A TikTok personality and trend forecaster named Agustina Panzoni helpfully came up with a name for the look: subversive basics.

“This trend is all about basics that rebel to the point of losing their utility,” Panzoni said in her TikTok. She showed pieces like a Victoria Beckham little black dress with a keyhole neckline and ribcage cutout and a white tank top distressed with overlapping holes.

Writing for Shift magazine, Sammy Kumar noted queer men embracing the trend along with women. One male fashion student who wears cutout tank tops told Kumar, “A lot of straight people will stare, and I will feel uncomfortable. When I am around my friends, then obviously, I will be fine with that.”

Women who show skin are well accustomed to the male gaze and prodding from others about who their outfits are “for.” The subversive basics trend, Kumar argues, reclaims the inherent sexuality of fleshy looks. It is a means of self-expression rather than objectification.

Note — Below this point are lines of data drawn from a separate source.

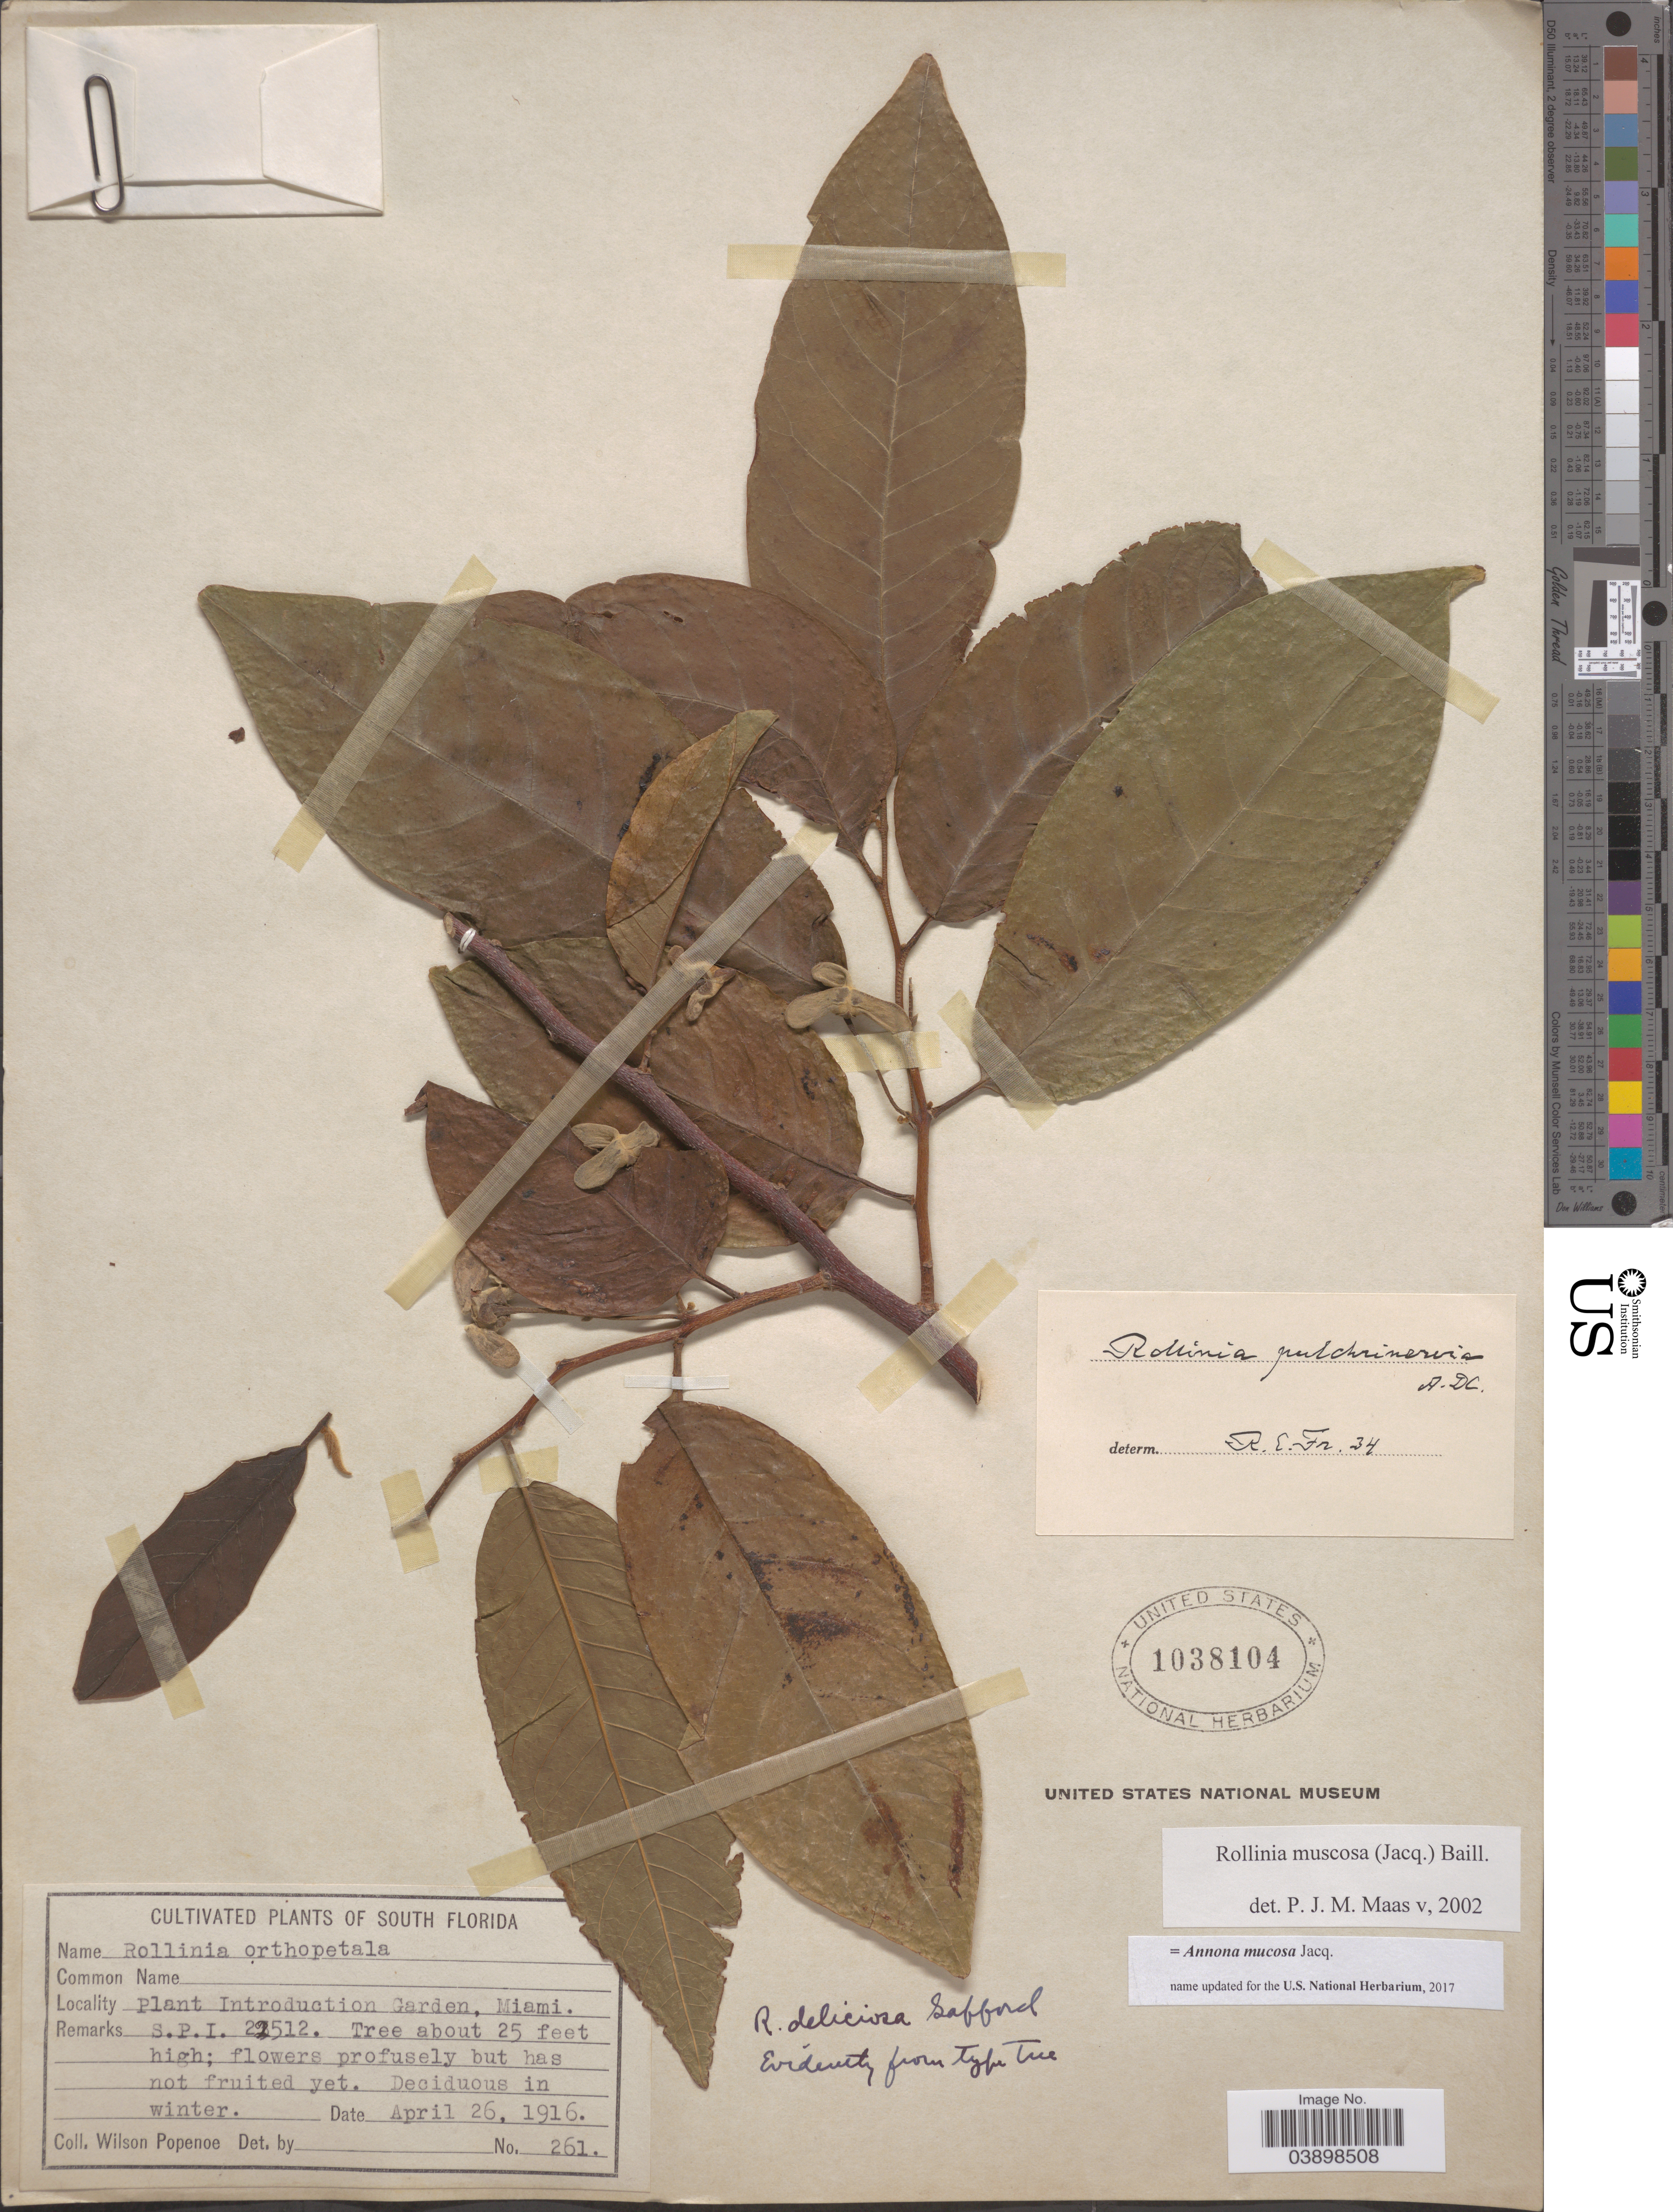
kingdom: Plantae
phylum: Tracheophyta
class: Magnoliopsida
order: Magnoliales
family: Annonaceae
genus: Annona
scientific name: Annona mucosa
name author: Jacq.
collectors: F. Popenoe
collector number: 261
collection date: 1916-04-26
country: United States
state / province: Florida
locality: South Florida. Plant Introduction Garden, Miami.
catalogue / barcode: US 1038104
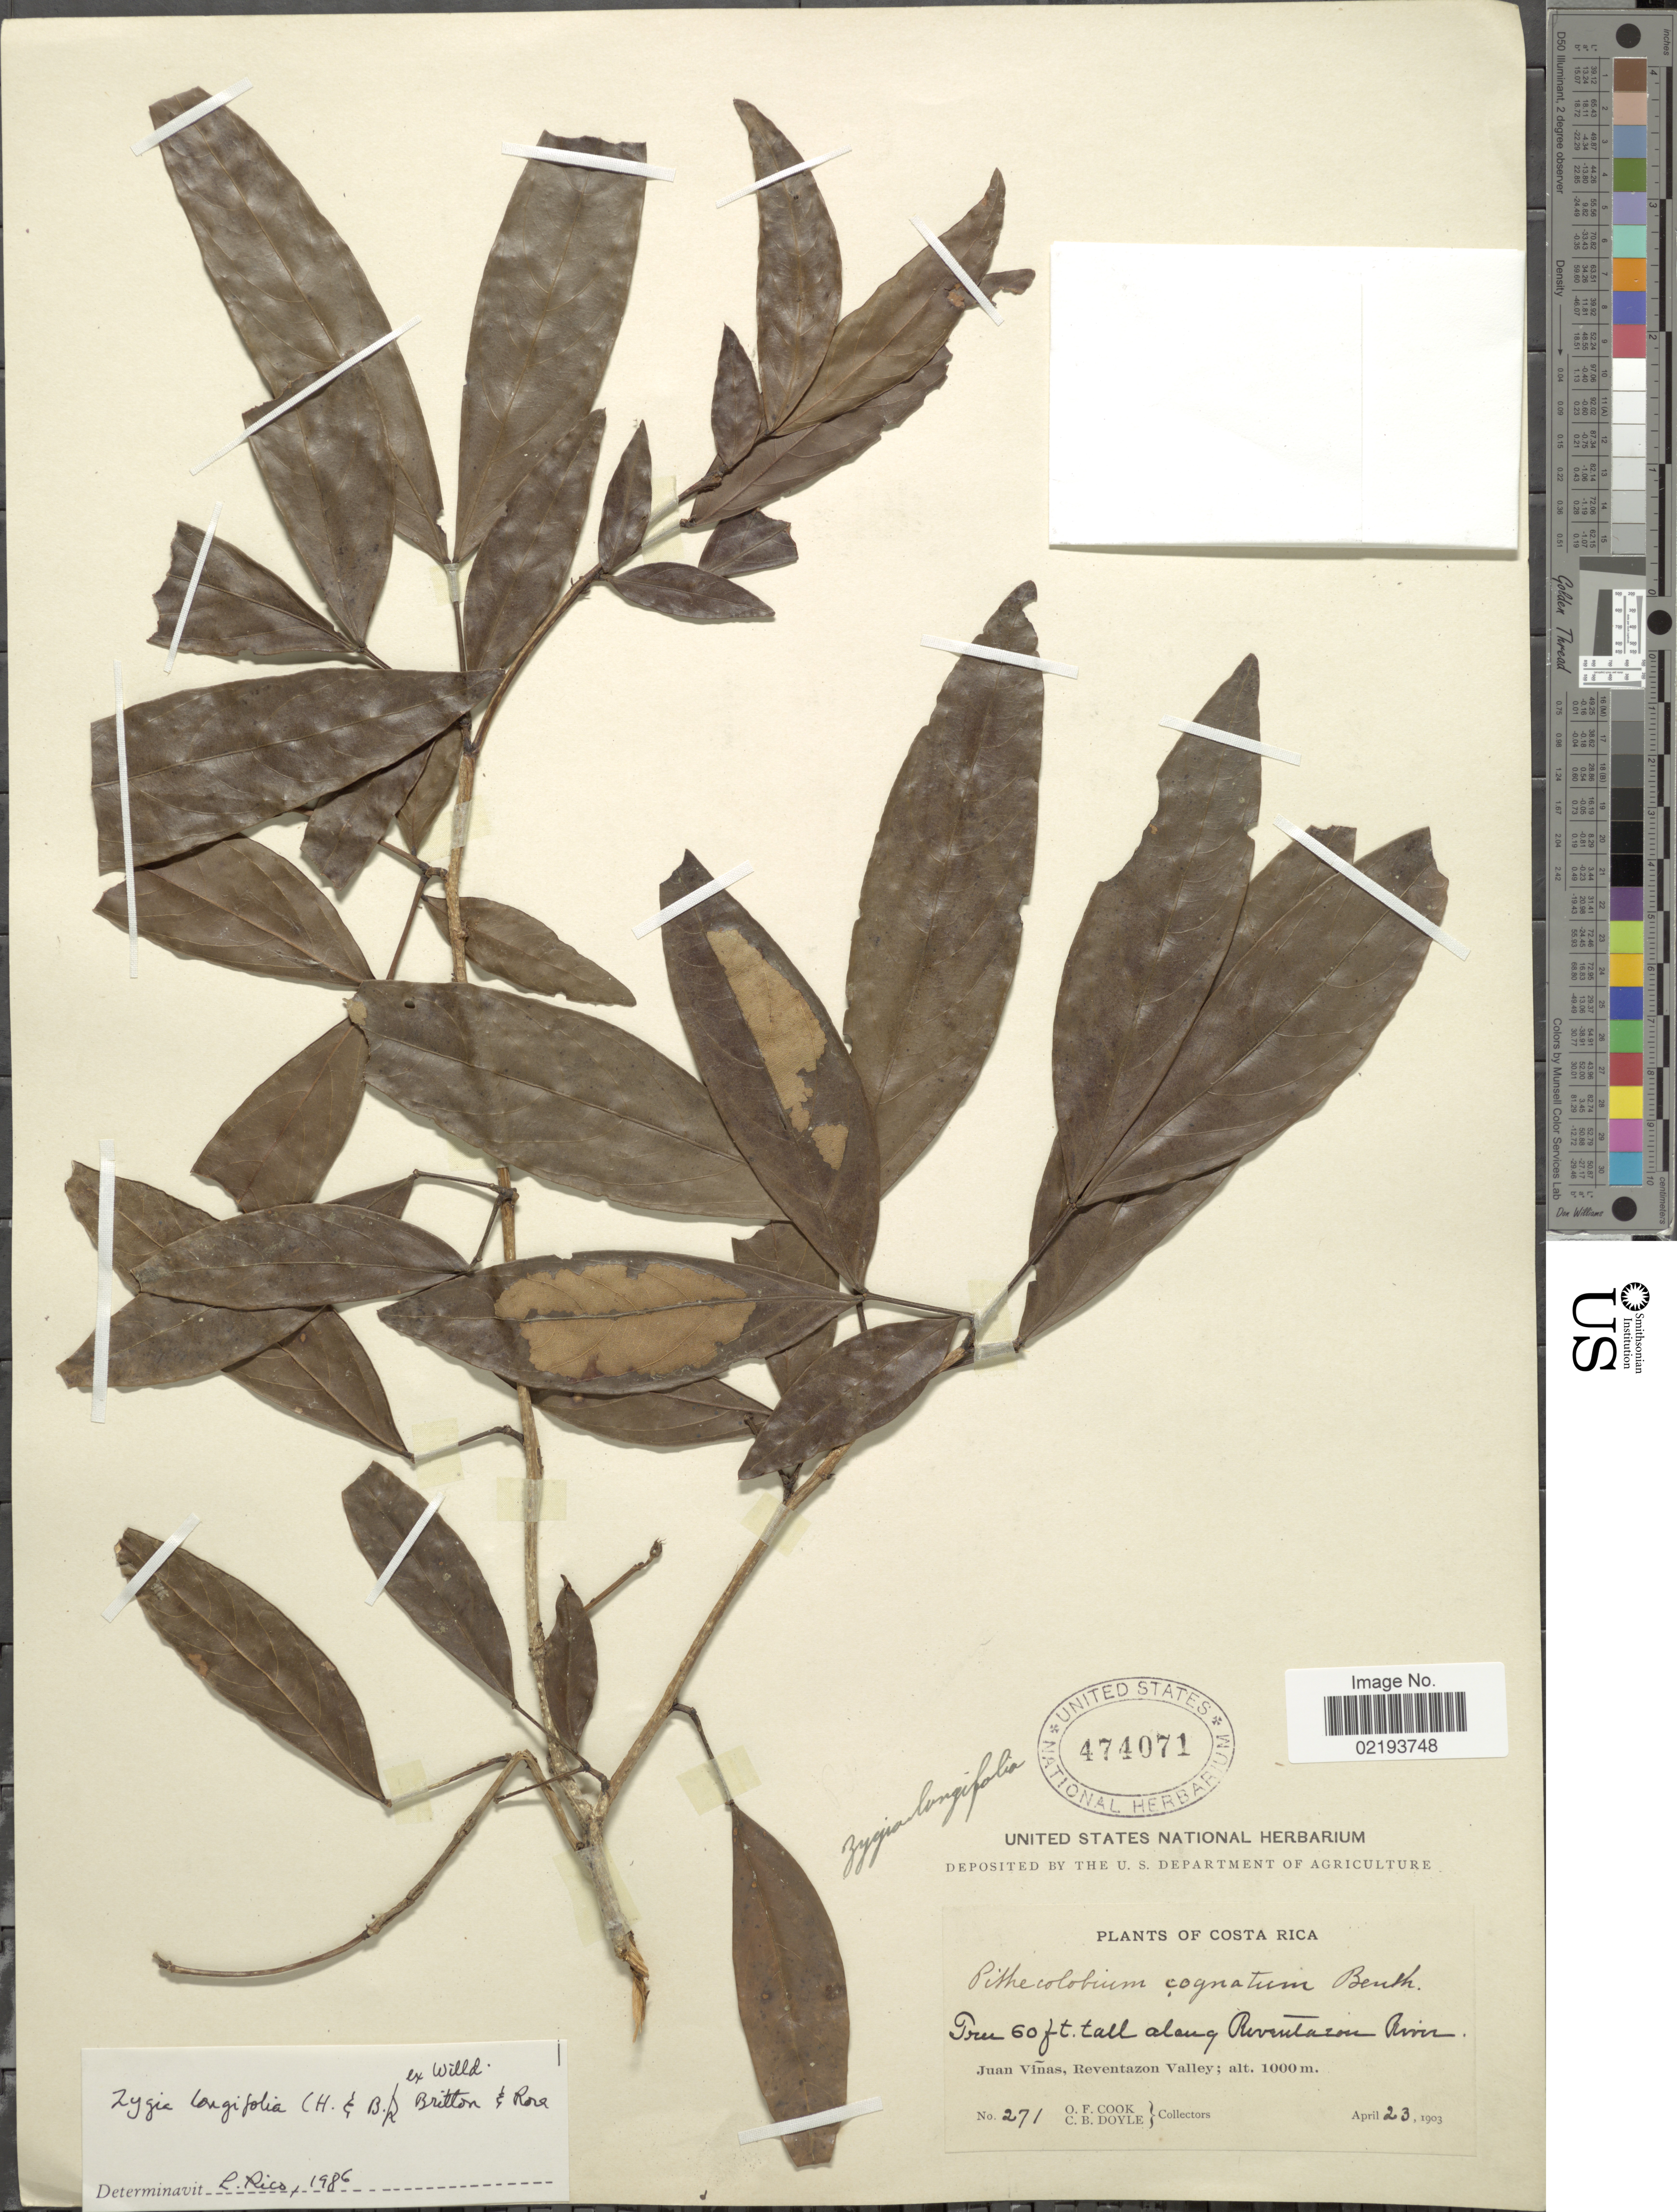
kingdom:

But maybe some people do want to be checked out a bit. “During the pandemic, there’s been so much emphasis on being good,” Heather Shannon, a sex-positive therapist based in Puerto Rico, said. “Wear your mask, wash your hands, protect your neighbors. There are some wild parts coming out now saying, ‘I’ve been good, and now I want to be wild and play.’”

Shannon added that she recently spoke with a friend about dressing up. “We said, we want to look sexy and we want people to be nice, but not say anything,” she explained. “We can feel that conflict in ourselves.”

The trend is ultimately a visual representation of what we’re all doing this summer: coming out. We’re spilling back onto the streets, and out of our clothes.